We hope that if you or someone close to you has recently been
diagnosed with cancer, you will find a useful factual background
in the first three chapters and equally important information
about ways of coping in the rest of the book. If you already
have some experience of living with cancer, the 'coping' sections
of the book may feel more familiar, but we hope that you will
find fresh ideas to renew your strength and resolve.
Neil fought his cancer with great energy and determination because
he was that kind of man. It is not the only way, and it is important
for all men to find ways which suit them best. Neil's treatment
was at first apparently very successful, but he suffered a relapse
in early 1997 and after a long year of continuing treatment,
he died in December 1997. He felt he was hugely unlucky: relatively
old for this type of cancer (he was 35 when diagnosed with a
testicular teratoma) and desperately unfortunate to be in the
small proportion of men for whom treatment is not effective.
This was his way of rationalizing his disease. You may feel
differently about your own cancer.
This book was almost complete when Neil died, and stands as
a testament to his deep conviction that the most appalling situations
can be made easier to live with if we are willing to confront
them, talk about them and take what control we can over them.
He also hoped that others would benefit both from our personal
experience and from our contact with other men living with cancer.
While this book was born out of a tremendous personal motivation,
we received invaluable and enthusiastic support from a variety
of sources. There are many individuals — family, friends,
patients and medical staff alike — who contributed to our
views on coping with cancer by sharing with us their own perceptions
and experiences. We would particularly like to thank Dr T. S.

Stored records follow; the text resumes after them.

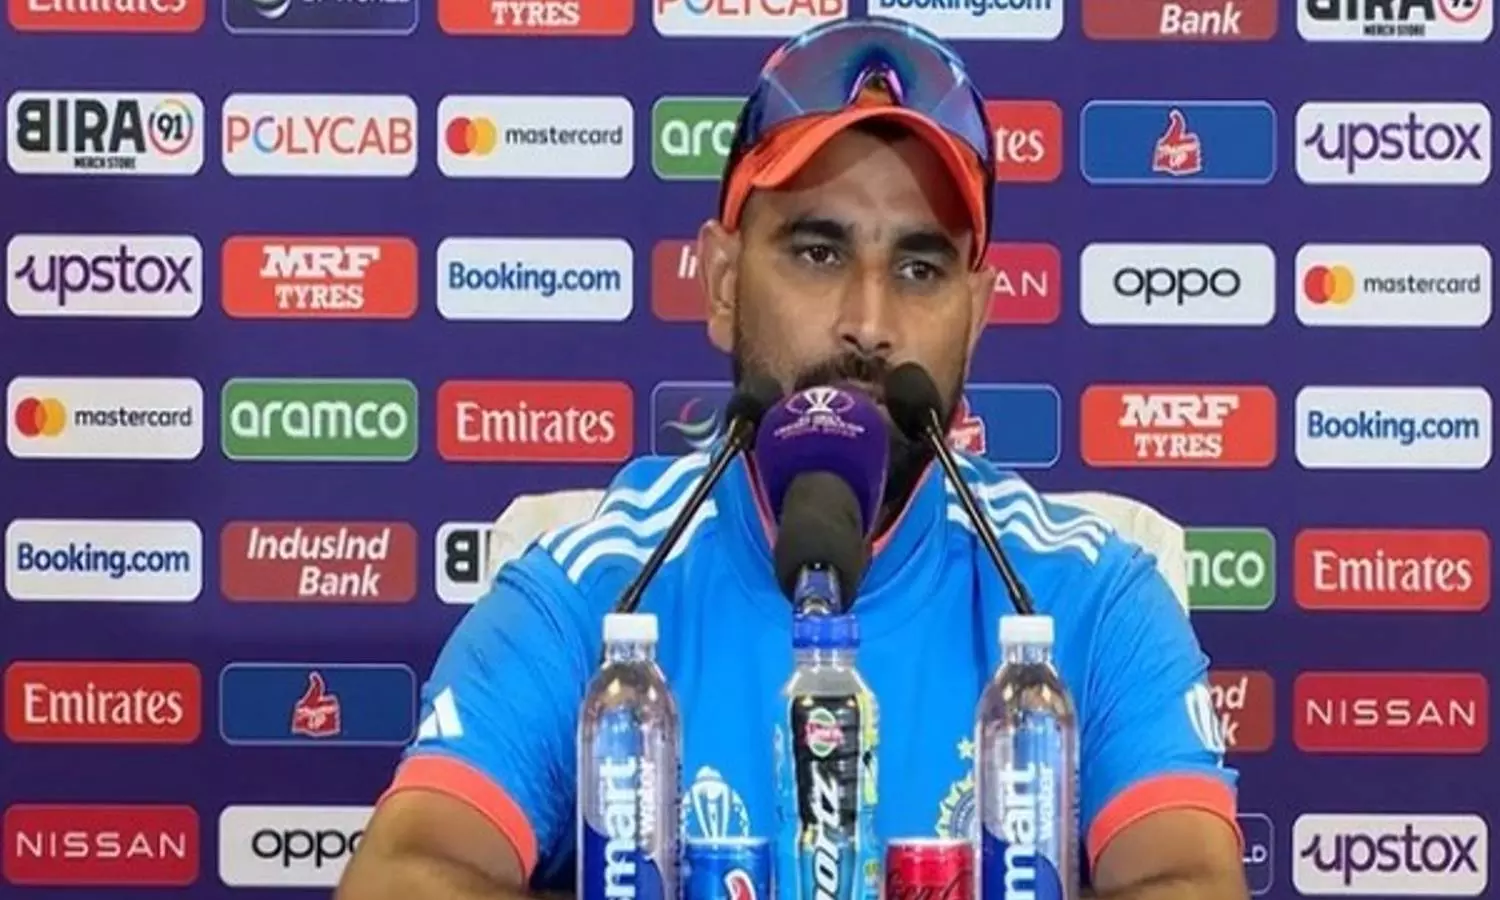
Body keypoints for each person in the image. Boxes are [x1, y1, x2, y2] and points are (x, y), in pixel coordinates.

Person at [336, 17, 1249, 900]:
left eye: (921, 269)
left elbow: (1192, 885)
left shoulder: (1088, 592)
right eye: (818, 252)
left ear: (977, 314)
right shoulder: (594, 584)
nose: (869, 322)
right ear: (723, 283)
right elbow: (399, 879)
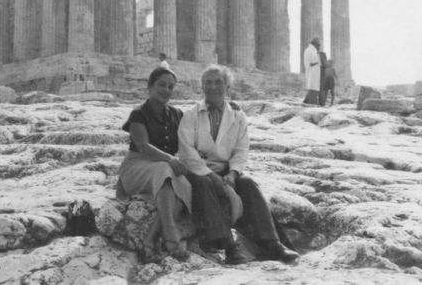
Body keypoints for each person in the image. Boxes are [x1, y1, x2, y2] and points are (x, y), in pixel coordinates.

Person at [177, 64, 300, 264]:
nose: (213, 87)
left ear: (227, 86)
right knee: (204, 183)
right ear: (202, 87)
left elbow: (241, 150)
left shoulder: (238, 116)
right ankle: (229, 246)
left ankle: (272, 243)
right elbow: (186, 151)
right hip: (198, 170)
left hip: (227, 170)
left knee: (249, 183)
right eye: (208, 82)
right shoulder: (190, 115)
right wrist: (211, 175)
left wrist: (233, 174)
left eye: (218, 82)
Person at [116, 67, 193, 261]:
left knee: (184, 186)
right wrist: (170, 159)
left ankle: (149, 241)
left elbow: (190, 141)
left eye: (170, 87)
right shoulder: (138, 113)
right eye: (161, 85)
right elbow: (143, 146)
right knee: (166, 170)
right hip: (136, 167)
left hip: (162, 170)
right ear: (149, 87)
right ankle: (171, 235)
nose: (166, 90)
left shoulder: (178, 115)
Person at [302, 37, 321, 105]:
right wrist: (317, 63)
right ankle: (311, 102)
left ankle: (308, 101)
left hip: (314, 72)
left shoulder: (312, 50)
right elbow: (310, 62)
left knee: (313, 87)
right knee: (313, 87)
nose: (319, 46)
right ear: (315, 44)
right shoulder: (310, 50)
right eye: (318, 45)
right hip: (312, 72)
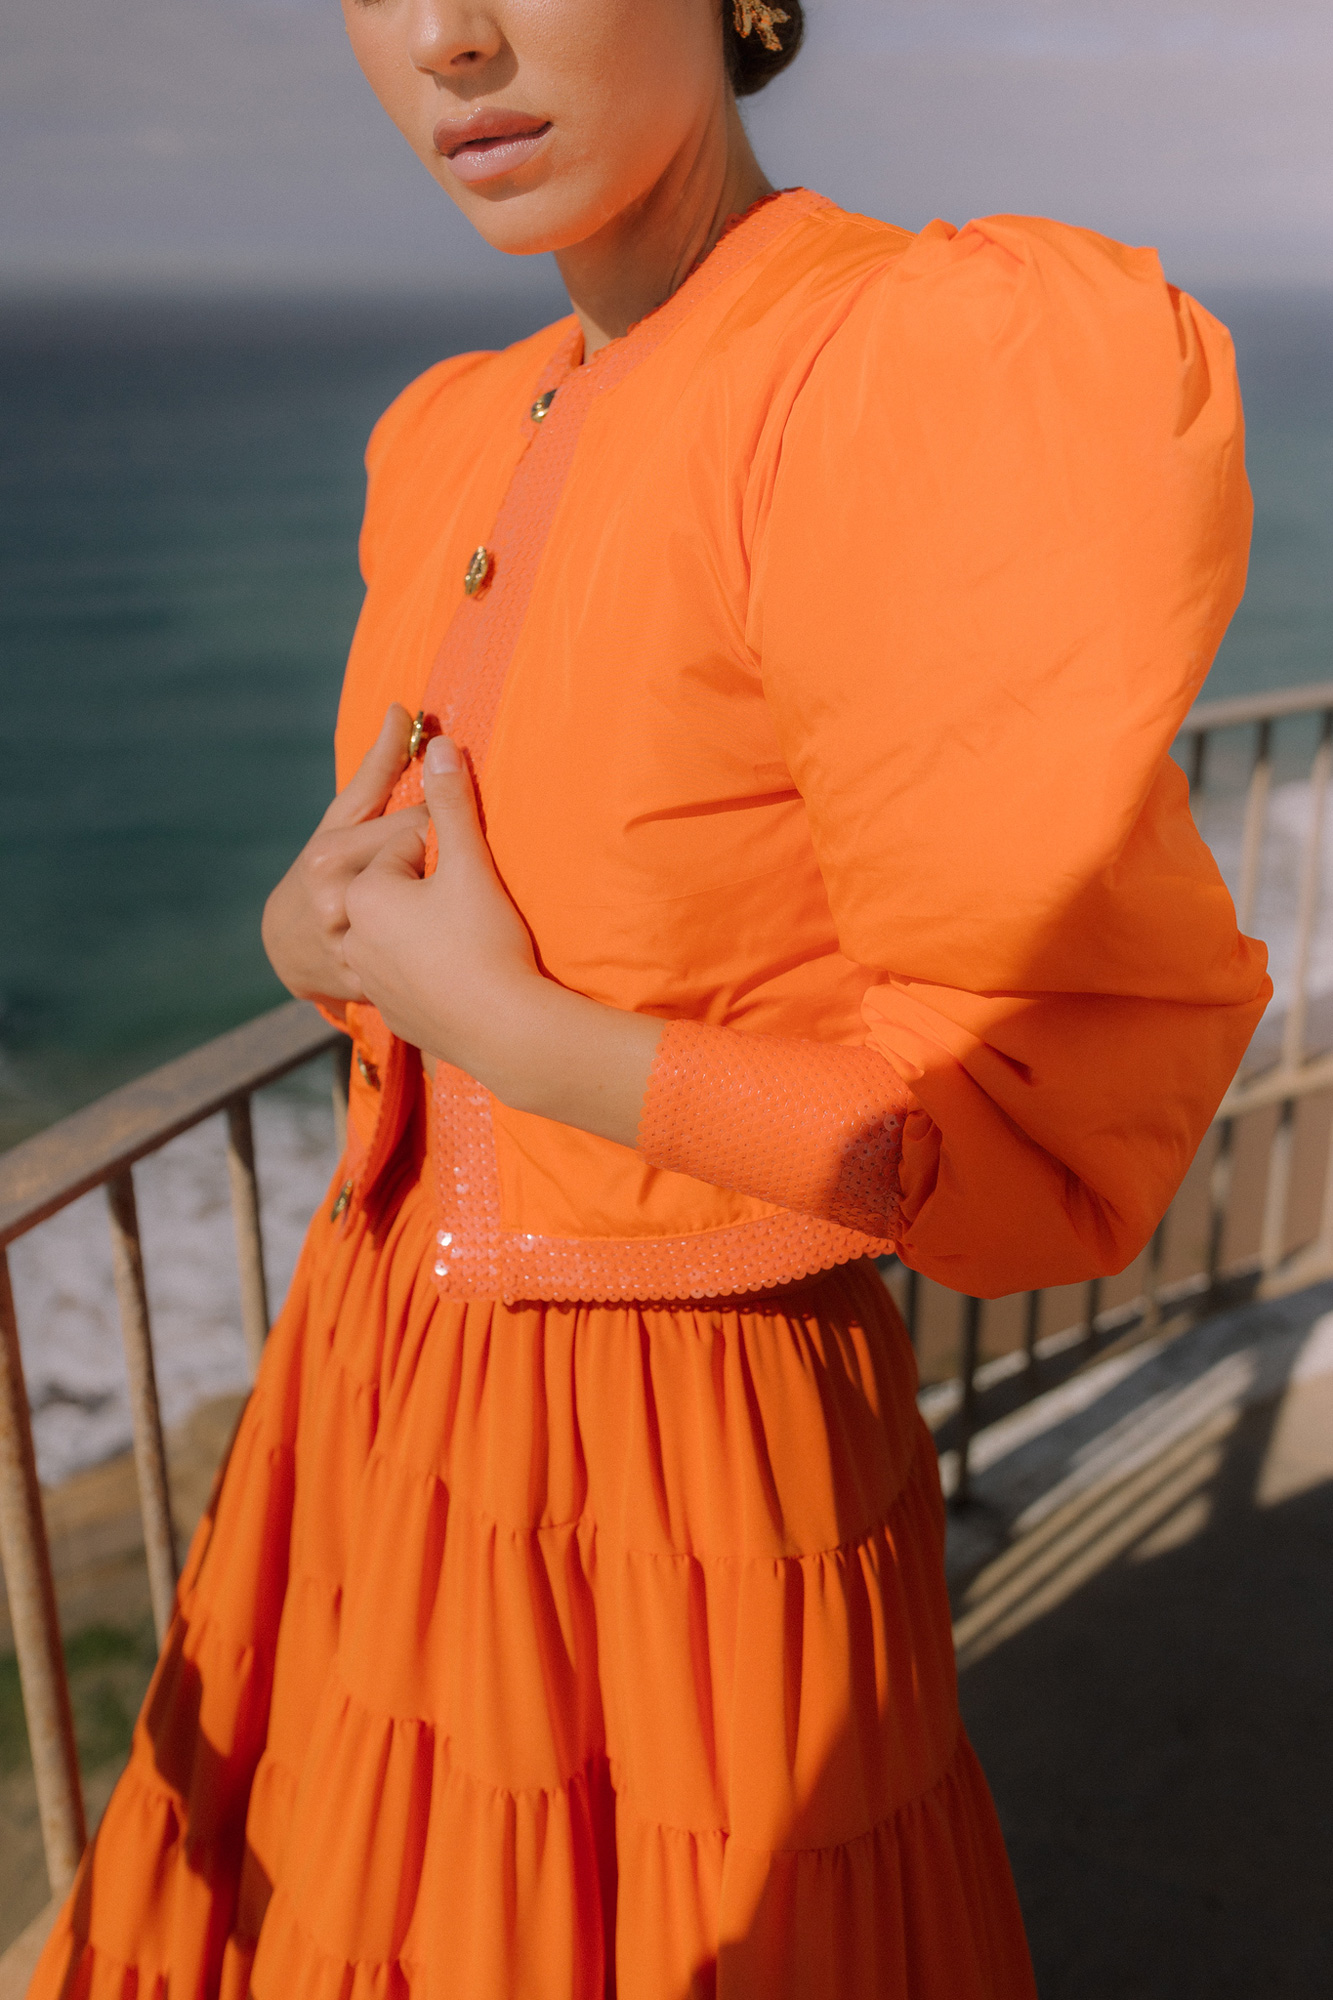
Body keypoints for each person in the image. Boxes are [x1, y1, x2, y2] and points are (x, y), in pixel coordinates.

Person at [30, 2, 1268, 1995]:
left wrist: (526, 1042)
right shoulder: (456, 428)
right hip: (369, 1390)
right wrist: (314, 939)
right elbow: (470, 917)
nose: (445, 39)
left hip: (681, 1459)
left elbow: (1005, 1129)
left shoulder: (899, 378)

Ganesan for his support, for writing the foreword, for checking
the book from a medical standpoint and for his suggestions and
comments from a doctor's point of view. Thanks are also due
to Dr John Chester for checking the text for medical accuracy
at an early stage and for his feedback. We are especially grateful
to Judith Beare who read and commented on the book and offered
suggestions based on her close involvement in our experience.
Finally, we owe much to Neil's parents, Jan and Derek Priddy,
for all their love, support and encouragement.
Helen Beare
About
the Authors
Helen
Beare was born in 1963 in Plymouth. After a degree
in French and German at Cambridge University, she worked for
a firm of chartered accountants in London, later specializing
in working with smaller businesses and in business planning.
From 1991 she worked with her partner, Neil Priddy, in a chartered
accountancy practice established by him in 1989, until 1996
when Neil's cancer was diagnosed. She has written two other
books for Sheldon Press, How to Avoid Business Failure (1993)
and Your Own Business: From Concept to Success (1995).